El virus está en las redes

Desde que los primitivos humanos se afincaron en su sitio para dedicarse a la agricultura y dejaron la vida trashumante de los cazadores/recolectores, los virus pasaron a compartir la vida con nuestros ancestros.

Varias enfermedades como el ébola, la rabia, la fiebre amarilla, la influenza, la viruela y el actual coronavirus son zoonóticas, es decir enfermedades que se transmiten del animal al ser humano. 

La lista es extensa y va desde la vaca loca, hasta el hantavirus, pasando por la encefalitis equina y el zika... Estás son solo algunas enfermedades que nos amenazan (hoy solo hablamos de virus, pero también nos amenazan bacterias como la brucelosis, carbunco, leptospirosis y la temible peste bubónica que está agazapada en algún rincón del planeta), los hongos como la tiña (tinea corporis) y parásitos como la toxoplasmosis, además de decenas de helmintos. Es decir, estamos sumergidos en un mundo de potenciales generadores de agentes patógenos, muchos de ellos sin tratamiento conocido ni vacuna ni profilaxis. Estamos a merced de los gérmenes, que además pueden mutar hacia formas más resistentes o atenuarse siguiendo los azarosos caminos de las mutaciones. Las bacterias y la resistencia a los antibióticos es solo un ejemplo. 

Nacimos en este valle de lagrimas y por miles de años coexistimos con ellos. La historia de la humanidad podría resumirse en una larga sucesión de guerras y pandemias que muchas veces coexistían, porque en las contiendas no era extraño que los gérmenes produjesen más daño que las balas o las lanzas.

--- --- ---

Tus instrucciones
Según el fragmento sobre los virus, ¿qué son las enfermedades zoonóticas?

--- --- ---

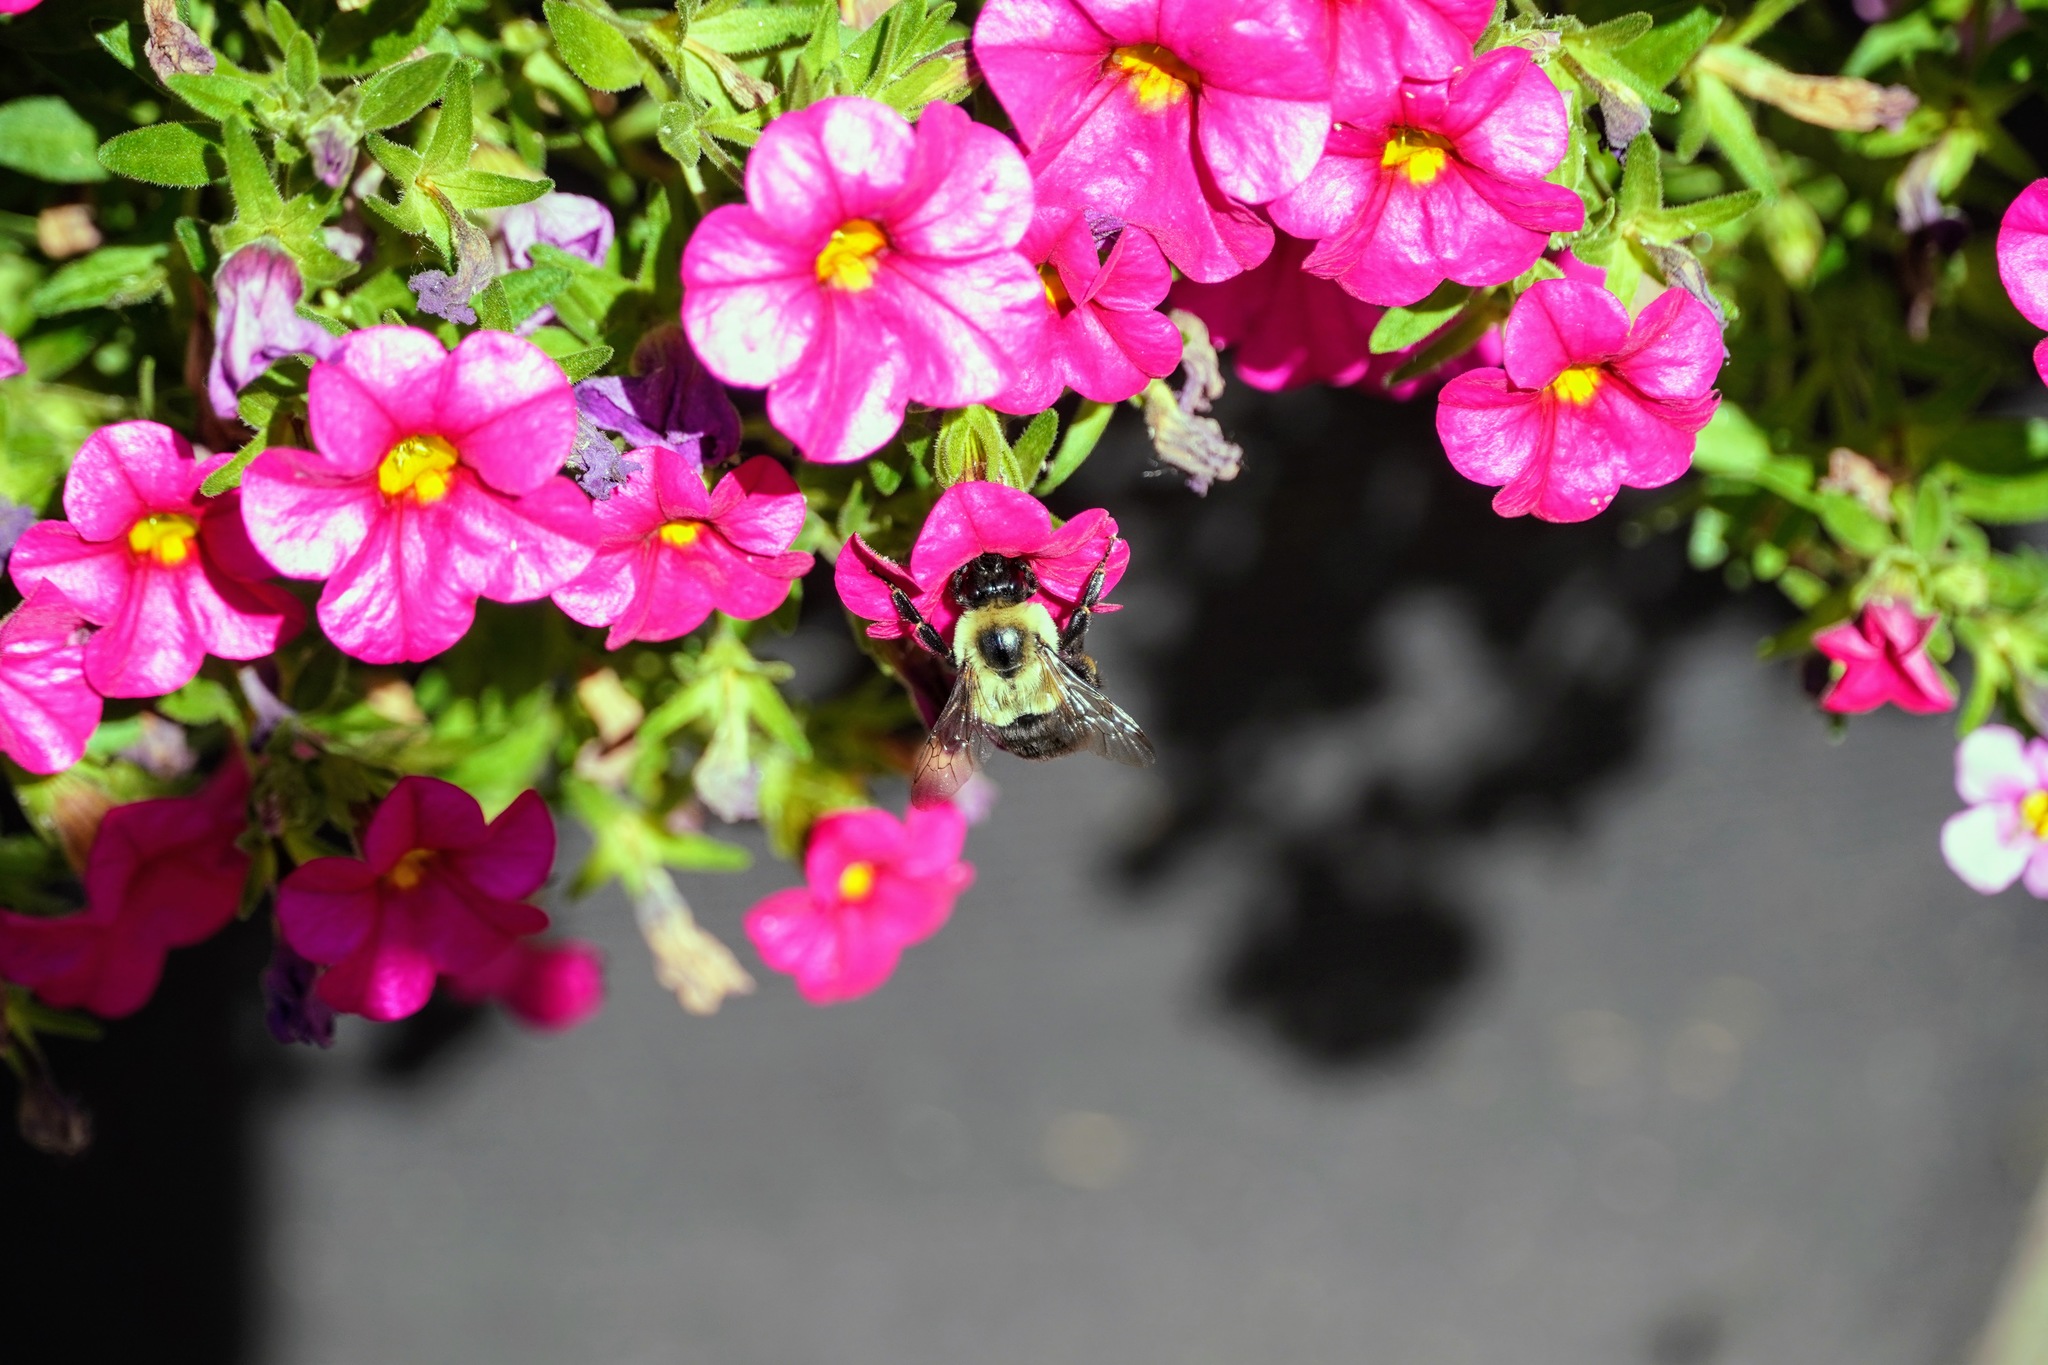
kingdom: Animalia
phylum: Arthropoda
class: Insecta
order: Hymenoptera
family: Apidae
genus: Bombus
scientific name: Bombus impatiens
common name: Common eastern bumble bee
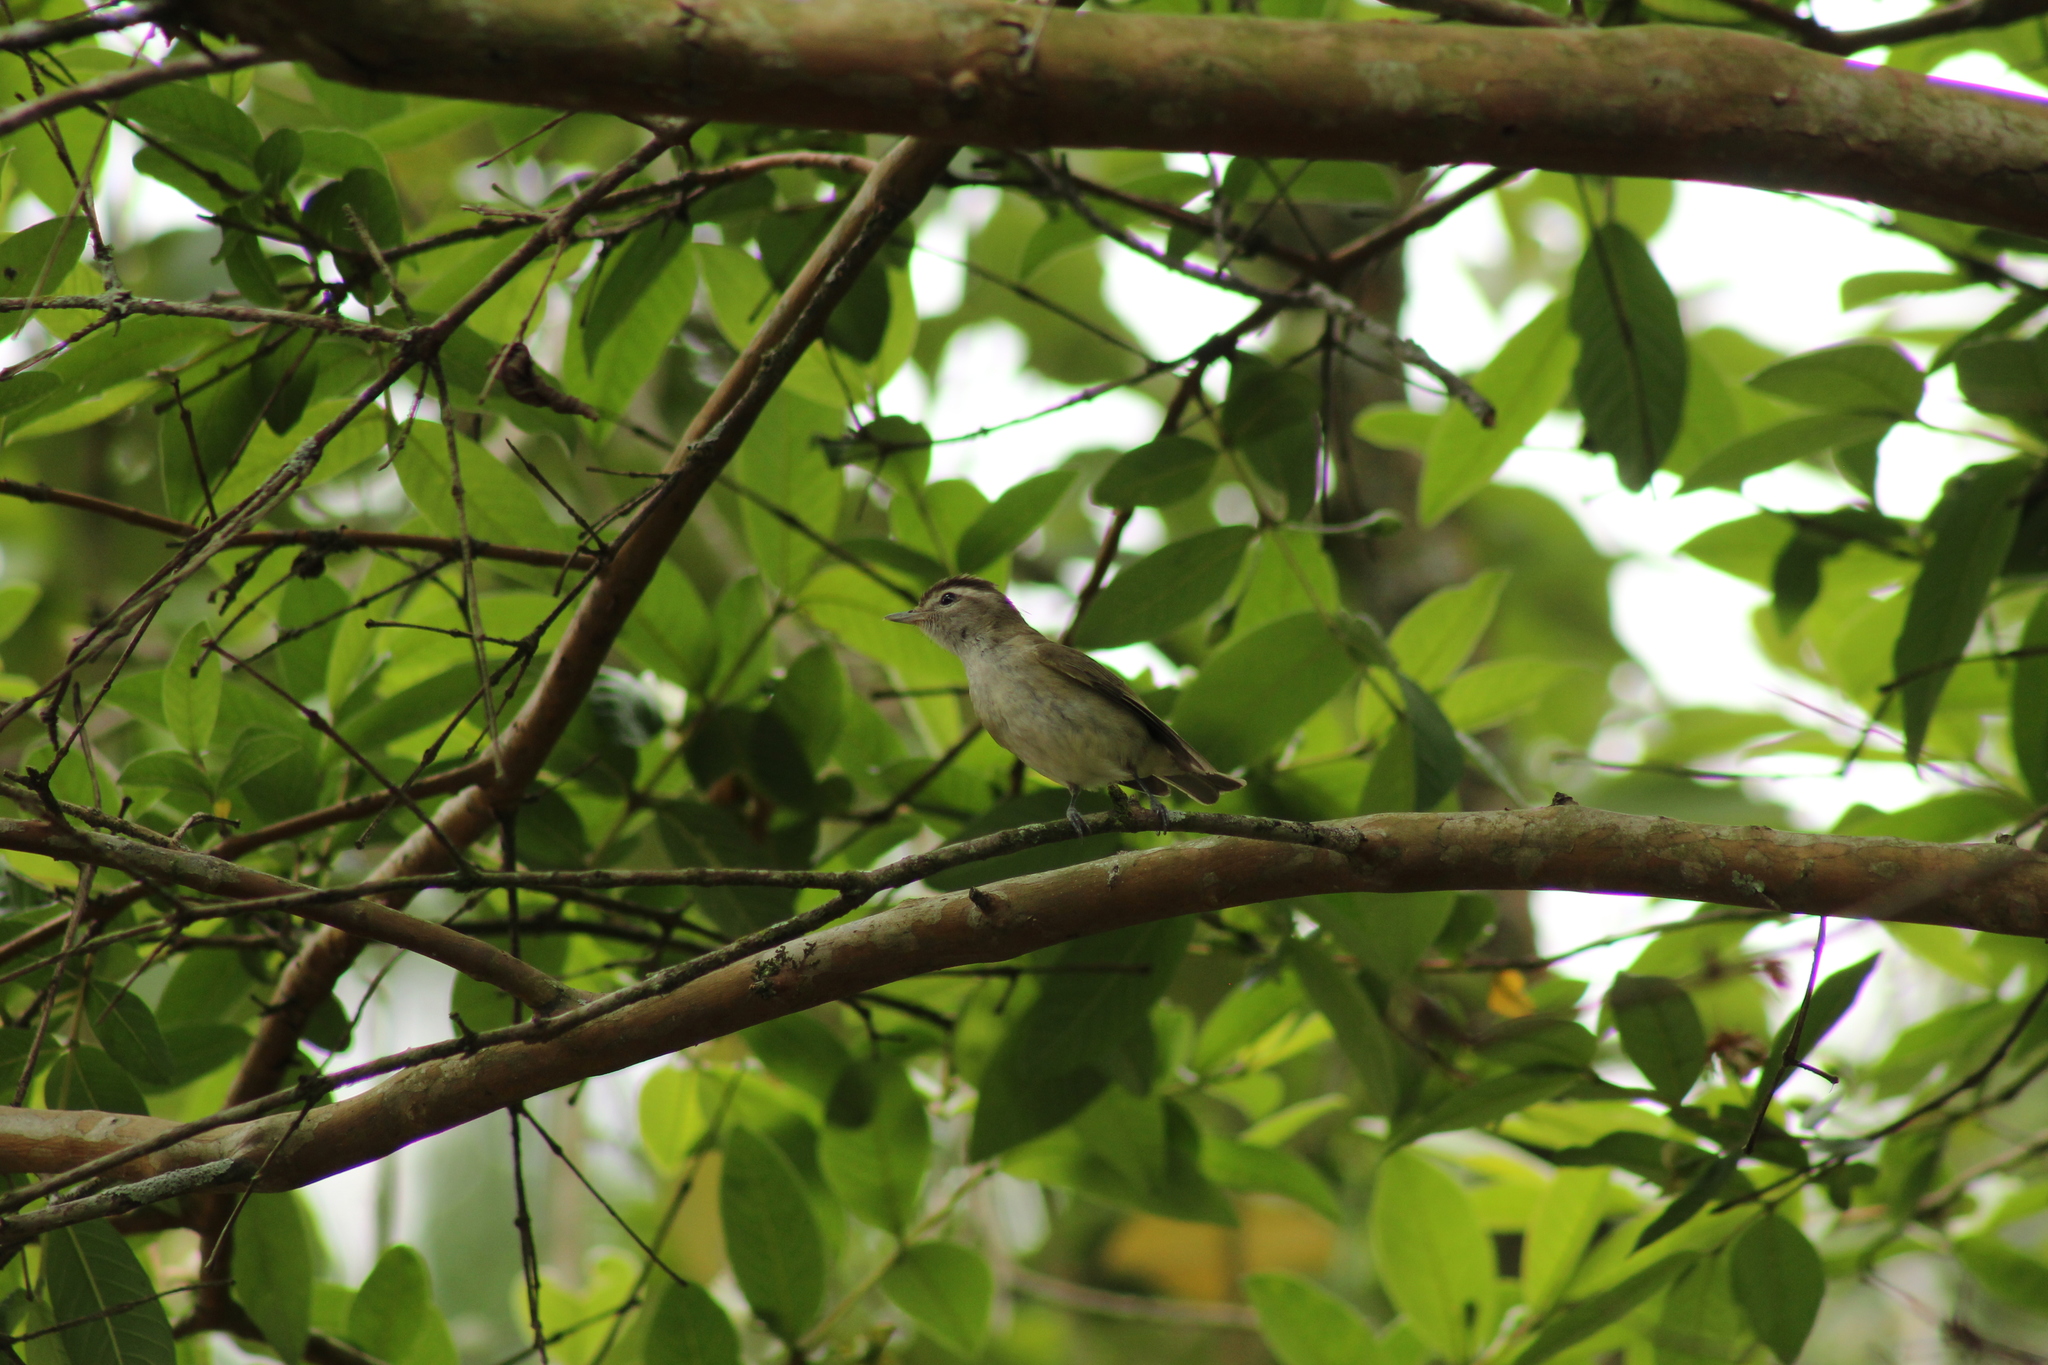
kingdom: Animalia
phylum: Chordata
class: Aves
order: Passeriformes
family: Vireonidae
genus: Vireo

--- --- ---

Respuesta esperada
Son enfermedades que se transmiten del animal al ser humano.